Plant-Based Living & What To Look Out For With Possible Nutrient Deficiencies

I get lots of questions about the transition to a plant-based diet & what to look out for with potential nutrient deficiencies! Based on my experience:

Omega-3s (DHA & EPA):
Fish provides a good dose, so it’s important to substitute with foods like algae, kidney beans, astaxanthin, olive & avocado oil, flax, hemp & chia seeds & nuts! PRO TIP: keep a healthy omega 3:6 ratio & always load up on the 3s; we need both but too much omega-6 & not enough 3 can lead to inflammation.

Make sure to get enough B12 or to supplement (&/or a B-complex): if you’re deficient. Very few plant foods contain enough. Find it in nutritional yeast, some organic & non-GMO soy products (tempeh), kimchi, dulse/algae.

Iron: Iron from plant sources (non-heme) isn’t as easily absorbed as from animal sources (heme), but if you eat enough whole plant foods, it should do the trick! Find it in whole grains, dark leafy greens, lentils, peas, apricots, mulberries & other dried fruit & always eat iron with vitamin C goods because it helps absorption.
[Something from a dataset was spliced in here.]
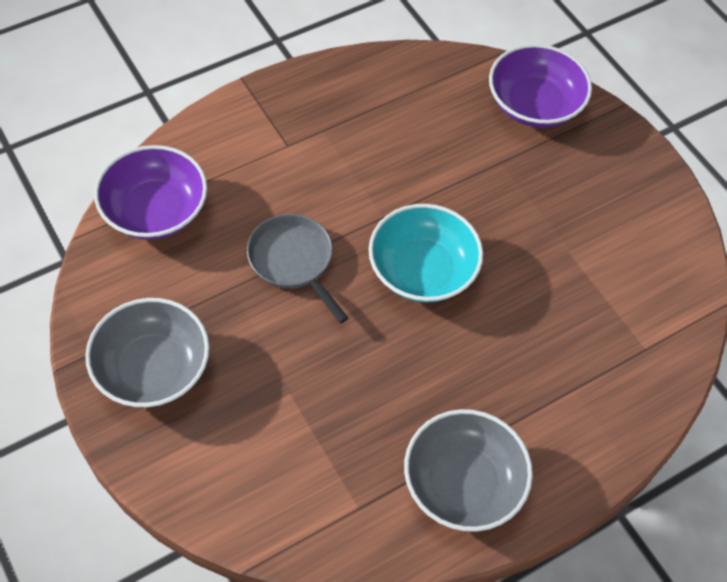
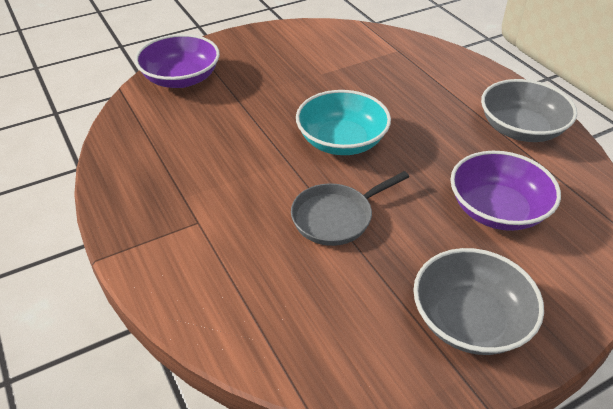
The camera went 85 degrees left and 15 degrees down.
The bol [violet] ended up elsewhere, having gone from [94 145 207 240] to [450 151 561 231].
Calcium & vitamin D: Vital for preserving bone density & strength! When we cut dairy & fish, we risk a deficiency. Find it in dark leafy greens (collard, Swiss chard, spinach, kale), beets, mustard seed, mushrooms, oranges.
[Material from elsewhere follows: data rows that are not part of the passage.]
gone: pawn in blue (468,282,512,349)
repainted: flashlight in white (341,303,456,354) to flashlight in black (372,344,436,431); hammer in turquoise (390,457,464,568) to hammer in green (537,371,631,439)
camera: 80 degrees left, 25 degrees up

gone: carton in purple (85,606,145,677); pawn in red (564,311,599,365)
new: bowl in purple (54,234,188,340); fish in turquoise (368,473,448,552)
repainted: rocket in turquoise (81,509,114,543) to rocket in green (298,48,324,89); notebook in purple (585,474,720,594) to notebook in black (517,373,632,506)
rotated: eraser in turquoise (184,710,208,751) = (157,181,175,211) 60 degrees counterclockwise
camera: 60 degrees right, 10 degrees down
Zinc: Vital for skin, hormones, digestion, immunity & synthesis of DNA & cell metabolism & division. Find it in whole grains, legumes & beans (bonus if they’re sprouted so that zinc absorption isn’t hindered by phytic acid & enzyme inhibitors), mushrooms, lentils & peas. BTW, our bodies don’t store zinc so it’s important to keep replenishing it through nutrition!

Protein: It’s actually not hard to get enough protein; you just have to be open-minded & try new things! Find it in organic tofu/tempeh, black beans & chickpeas, nut butters, quinoa, amaranth, buckwheat, oats, lupini beans, mushrooms, cruciferous veggies, nuts, seeds, lentils & the list goes on!

Plant based diets are high in carbs, so be mindful & make sure you’re loading up on the right ones: complex over simple & refined, ALWAYS!